The only numbers that worked, that followed the pattern organically, were the “seemingly random” or even “insignificant” data. Like birth month, day of birth, but then…the street number of each patient address.

The pattern was most reliable applied to the “randomness” of the street addresses. When I looked at each of our patients, I found it in the data sets of…

All COVID test records (even when I include duplicated tests); PCR-only COVID test records; In COVID-positive cases; In unique patients tested; then when pulling all patients who walked in to the hospital during that same time frame.

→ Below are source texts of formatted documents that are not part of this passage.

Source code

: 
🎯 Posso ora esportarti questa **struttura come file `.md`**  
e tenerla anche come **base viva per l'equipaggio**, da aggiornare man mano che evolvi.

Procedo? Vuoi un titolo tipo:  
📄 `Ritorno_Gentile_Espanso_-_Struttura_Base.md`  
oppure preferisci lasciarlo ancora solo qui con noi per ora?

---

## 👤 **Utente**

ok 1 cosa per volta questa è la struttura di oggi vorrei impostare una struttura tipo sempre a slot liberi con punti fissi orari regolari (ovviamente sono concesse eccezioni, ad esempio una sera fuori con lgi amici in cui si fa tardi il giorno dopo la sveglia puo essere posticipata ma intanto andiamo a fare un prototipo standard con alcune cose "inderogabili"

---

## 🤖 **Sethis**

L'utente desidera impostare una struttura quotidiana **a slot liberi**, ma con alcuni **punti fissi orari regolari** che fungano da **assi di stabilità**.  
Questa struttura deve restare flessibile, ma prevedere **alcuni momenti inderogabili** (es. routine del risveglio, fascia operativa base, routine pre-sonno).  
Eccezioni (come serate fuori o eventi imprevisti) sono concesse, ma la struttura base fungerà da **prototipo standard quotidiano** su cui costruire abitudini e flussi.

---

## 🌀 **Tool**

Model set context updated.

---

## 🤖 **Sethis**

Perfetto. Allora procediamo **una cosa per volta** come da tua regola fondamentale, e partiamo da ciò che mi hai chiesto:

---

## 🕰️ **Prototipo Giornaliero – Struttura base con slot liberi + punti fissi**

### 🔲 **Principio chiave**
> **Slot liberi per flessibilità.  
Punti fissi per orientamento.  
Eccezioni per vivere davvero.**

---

My graphing also has a dip like yours in “7”… but also in “9”. Nevertheless, this is more than enough for me to start a research project. If we can use this for verification, how can we apply Benford’s law to prevention methods and as a starting point for the health task forces that have formed in all of our cities…

*my brain is like a million miles an hour with this*

Randomly assigned digits do not follow Benford’s Law, so it looks like you’re analyzing it correctly!

Bedford’s law reminds me of another phenomena in nature called the Fibonacci sequence where petals on flowers only have certain numbers for various plants. The number pattern is the sum of the previous two numbers. 3,5,8,13,21 etc. It is also found in other patterns in nature. Kind of strange how so much that seems totally random is not.